Longtemps je vous ai imaginée à mes côtés du lever à la chute d’un soleil pourrissant de grands calculateurs. Je voyais vôtre corps délicieux dans la pénombre de mon berceau, c’était vous encore dans cette cours de récréations. Je n’ai pas appris mes premiers mots avec le sein de la maternelle mais suspendu à vos lèvres.

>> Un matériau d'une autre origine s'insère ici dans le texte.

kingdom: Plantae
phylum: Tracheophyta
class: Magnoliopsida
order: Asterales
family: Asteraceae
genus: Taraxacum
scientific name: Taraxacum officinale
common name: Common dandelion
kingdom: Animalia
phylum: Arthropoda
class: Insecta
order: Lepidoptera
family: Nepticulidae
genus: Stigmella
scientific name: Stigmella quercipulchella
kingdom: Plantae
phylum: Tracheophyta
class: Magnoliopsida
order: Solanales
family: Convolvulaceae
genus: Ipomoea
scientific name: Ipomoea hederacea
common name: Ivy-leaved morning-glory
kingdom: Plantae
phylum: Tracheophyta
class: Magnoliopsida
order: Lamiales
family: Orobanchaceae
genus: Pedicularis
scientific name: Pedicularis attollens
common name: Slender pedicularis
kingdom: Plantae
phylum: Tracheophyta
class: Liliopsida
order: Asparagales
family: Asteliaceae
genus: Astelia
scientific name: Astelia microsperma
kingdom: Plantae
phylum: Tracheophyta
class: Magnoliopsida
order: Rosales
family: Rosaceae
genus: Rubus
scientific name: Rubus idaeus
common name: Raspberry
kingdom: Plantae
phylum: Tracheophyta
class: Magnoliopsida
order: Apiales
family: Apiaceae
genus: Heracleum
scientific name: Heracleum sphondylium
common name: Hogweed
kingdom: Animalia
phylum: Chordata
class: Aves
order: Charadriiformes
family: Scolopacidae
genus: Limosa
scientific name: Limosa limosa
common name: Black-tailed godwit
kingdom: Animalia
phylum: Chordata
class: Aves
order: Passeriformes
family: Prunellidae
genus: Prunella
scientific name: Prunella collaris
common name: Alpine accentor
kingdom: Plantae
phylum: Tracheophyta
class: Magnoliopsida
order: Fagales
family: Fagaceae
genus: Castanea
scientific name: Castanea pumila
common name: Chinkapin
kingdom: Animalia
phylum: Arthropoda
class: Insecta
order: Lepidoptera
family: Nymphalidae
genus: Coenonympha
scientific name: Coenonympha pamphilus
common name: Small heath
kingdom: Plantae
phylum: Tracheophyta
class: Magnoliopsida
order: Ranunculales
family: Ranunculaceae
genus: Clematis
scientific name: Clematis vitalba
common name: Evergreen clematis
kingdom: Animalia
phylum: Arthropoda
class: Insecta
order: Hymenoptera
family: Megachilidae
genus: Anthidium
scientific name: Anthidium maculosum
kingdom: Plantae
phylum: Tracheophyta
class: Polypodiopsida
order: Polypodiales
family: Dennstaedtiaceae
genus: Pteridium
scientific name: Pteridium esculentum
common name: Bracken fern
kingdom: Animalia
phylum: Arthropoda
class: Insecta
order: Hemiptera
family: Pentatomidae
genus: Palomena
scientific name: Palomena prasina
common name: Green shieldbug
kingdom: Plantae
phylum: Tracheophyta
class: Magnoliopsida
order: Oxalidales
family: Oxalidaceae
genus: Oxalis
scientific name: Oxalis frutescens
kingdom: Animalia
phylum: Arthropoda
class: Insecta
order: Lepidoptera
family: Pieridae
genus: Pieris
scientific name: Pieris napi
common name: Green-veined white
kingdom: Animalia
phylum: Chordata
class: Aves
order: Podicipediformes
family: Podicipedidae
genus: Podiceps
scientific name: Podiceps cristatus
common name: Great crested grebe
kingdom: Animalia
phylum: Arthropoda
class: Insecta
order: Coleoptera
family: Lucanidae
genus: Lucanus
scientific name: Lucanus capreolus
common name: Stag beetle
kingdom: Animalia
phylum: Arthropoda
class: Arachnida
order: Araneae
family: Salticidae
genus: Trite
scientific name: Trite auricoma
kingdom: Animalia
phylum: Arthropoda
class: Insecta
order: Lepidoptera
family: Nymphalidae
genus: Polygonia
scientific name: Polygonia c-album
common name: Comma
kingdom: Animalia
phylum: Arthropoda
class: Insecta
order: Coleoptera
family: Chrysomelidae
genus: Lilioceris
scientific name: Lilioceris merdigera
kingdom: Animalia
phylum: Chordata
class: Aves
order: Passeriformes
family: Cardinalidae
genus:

85. C'était une scène sensiblement identique quand Caroline est partie au beau milieu de la nuit



La lune est bien ronde, froide. Cette nuit-là il pleut sur Bruxelles. J'ai les mains au fond des poches, des cernes sous les yeux, mon âme est engourdie par l'ivresse du vin des réceptions lointaines. Malaparte m'accompagnait, pas grand chose d'intéressant. Suis rentré dans un café, du bruit, quelques personnes bruyantes, des fumées partout. J'ai envie de pleurer à chaque respiration. Cette chose en moi qui brûle, ça fait un mal de chien. Bruxelles en face d'un café les mains dans les poches l'envie de pleurer. Aux toilettes j'ai téléphoné sur Paris, j'ai salué mon frère. J'ai raccroché, j'ai allumé une clope, j'ai rappelé en France, je ne sais plus quelle ville, ni quel département, son téléphone sonne dans le vide. Elle n'est pas là. Des poings je frappe contre la paroi, mes mains finissent en sang, je pleure à cette stupide révocation. Je suis retourné m'asseoir en face de mon café attablé au milieu de Bruxelles et ses êtres irréels qui me suppliaient de les oublier à tout prix. Je ne pouvais pas me séparer des anges déchus, des guerres inhumaines, de tout ce que le monde avait commis de plus ignoble, je voulais, si c'était humainement possible soustraire ma douleur à celle des nations. Mais non ce n'est pas possible, c'était simplement cette foutue Bruxelles comme un hasard accidentel sur ma route pour aller à.................... je ne sais plus. Mais quelle est donc cette musique?